Delphine knew that she was no delver of minds, and the deep look that Fidelis had given her as they ate their food might have been a look of warning: Don’t come any closer. Or perhaps a look informing her that he was still in grief and could not even think of such a thing as she thought, sometimes. Yet, her father’s drinking had made her immune to the love of grown men, she decided, because the reason she gave any consideration to Fidelis was the feelings she had for his sons—she was helpless before those.
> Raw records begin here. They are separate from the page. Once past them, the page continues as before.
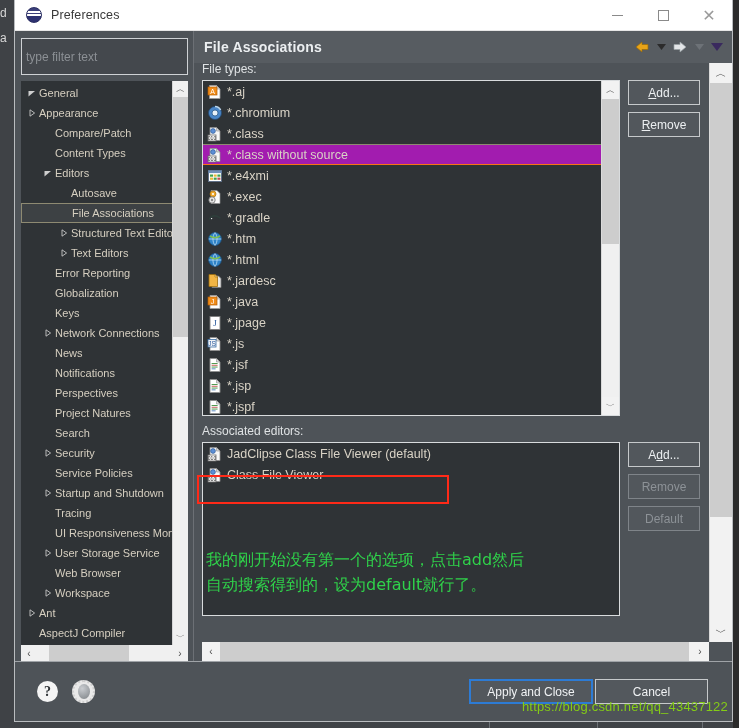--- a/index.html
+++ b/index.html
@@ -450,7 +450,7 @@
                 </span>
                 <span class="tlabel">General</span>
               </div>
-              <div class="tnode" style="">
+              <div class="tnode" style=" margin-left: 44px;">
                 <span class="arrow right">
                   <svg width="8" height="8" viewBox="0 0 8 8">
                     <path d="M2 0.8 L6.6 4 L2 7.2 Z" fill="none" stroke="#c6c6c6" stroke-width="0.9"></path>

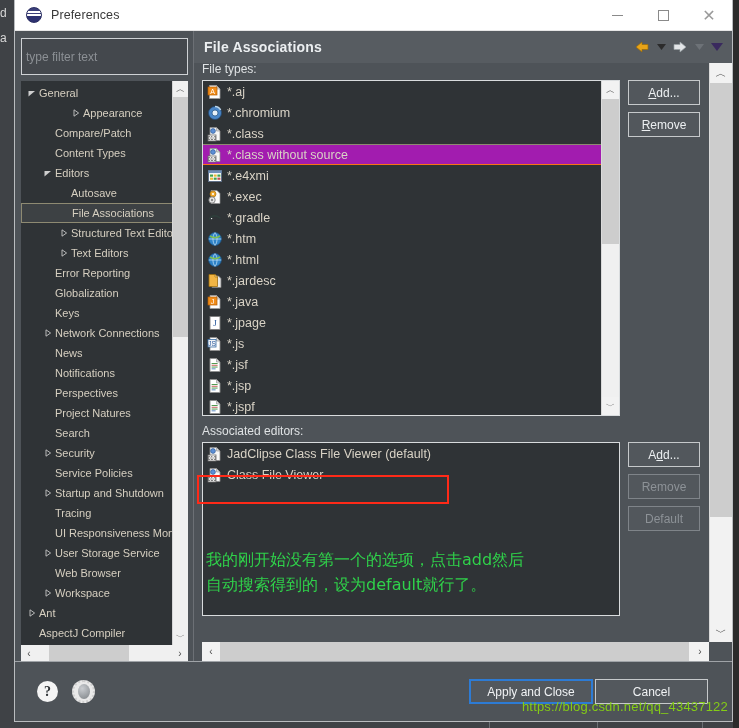--- a/index.html
+++ b/index.html
@@ -283,9 +283,9 @@
     white-space: nowrap;
   }
   .listrow.sel {
-    background: #a21caf;
+    background: #6d28d9;
     border-top: 1px solid #8e8a72;
-    border-bottom: 1px solid #f97316;
+    border-bottom: 5px solid #f97316;
     text-align: center;
   }
   .licon {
Delphine ached with the one sleeping position she had to hold so that she would not bump against Tante. Carefully, she shifted. Tried to rearrange her limbs slightly. Tante’s hand flopped over and Delphine carefully folded it back onto Tante’s stomach.

“Nein,”
said Tante,
“gib’ mir deinen Finger.”

She was talking in her sleep and her voice came out of the muffler, but what Tante said was what the witch in the fairy tale said to Hansel, which seemed an alarming omen to Delphine. She made herself breathe deeply, let her limbs go soft, shut down her mind, and waited for sleep.

THE BOY HIMSELF
took care of the whole problem of telling Tante, by becoming extraordinarily ill in the night. It was to Markus himself a great and secret triumph, one he’d not even willed, not that he knew, although in the years that followed he wondered if his hidden self had predicted what would have happened to him if he had boarded that train to New York, then the ship to Germany. On waking that morning they were to leave, his cheeks were brilliant, his eyes glazed. He tossed in a fever so high that Fidelis tapped on the door before sunrise, and asked Delphine to stay in the room with the boy while he went out looking for a pharmacy. She entered, sat down next to Markus on the tiny cot. The twins were sleepily dressing, pulling on socks between yawns, and she could feel their gathering excitement. But Markus was dry with the heat of his fever, and his lips were a vivid bruised plum. His temples
were white and his breath was short. She felt for the pulse in his wrist—it raced unsteadily. His face contorted.